** Problem statement **
If a line of the listing contains the string "Ξύστος", return that line.

Input records: Begin

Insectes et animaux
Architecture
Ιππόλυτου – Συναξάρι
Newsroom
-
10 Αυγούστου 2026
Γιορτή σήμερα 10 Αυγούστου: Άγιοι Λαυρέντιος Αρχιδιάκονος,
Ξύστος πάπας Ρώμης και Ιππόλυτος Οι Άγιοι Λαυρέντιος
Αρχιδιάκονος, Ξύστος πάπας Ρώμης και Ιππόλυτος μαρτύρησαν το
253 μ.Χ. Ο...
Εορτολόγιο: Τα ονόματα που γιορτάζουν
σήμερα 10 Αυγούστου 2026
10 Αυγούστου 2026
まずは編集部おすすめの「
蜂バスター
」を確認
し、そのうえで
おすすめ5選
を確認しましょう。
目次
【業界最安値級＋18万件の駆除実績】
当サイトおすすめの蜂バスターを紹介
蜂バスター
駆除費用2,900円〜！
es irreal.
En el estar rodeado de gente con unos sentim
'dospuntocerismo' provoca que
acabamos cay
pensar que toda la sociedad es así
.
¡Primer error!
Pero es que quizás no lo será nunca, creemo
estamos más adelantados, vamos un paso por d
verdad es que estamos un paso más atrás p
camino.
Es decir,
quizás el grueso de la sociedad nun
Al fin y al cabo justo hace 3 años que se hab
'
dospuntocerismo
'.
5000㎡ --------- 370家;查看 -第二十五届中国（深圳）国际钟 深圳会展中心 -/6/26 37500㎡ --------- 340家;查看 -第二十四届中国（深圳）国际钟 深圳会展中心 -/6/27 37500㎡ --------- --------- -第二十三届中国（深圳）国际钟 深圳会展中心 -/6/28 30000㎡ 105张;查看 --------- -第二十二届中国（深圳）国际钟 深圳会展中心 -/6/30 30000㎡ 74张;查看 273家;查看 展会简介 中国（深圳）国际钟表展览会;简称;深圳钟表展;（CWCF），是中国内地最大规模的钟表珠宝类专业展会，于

Input records: End

** Result of the task **
Ξύστος πάπας Ρώμης και Ιππόλυτος Οι Άγιοι Λαυρέντιος
Αρχιδιάκονος, Ξύστος πάπας Ρώμης και Ιππόλυτος μαρτύρησαν το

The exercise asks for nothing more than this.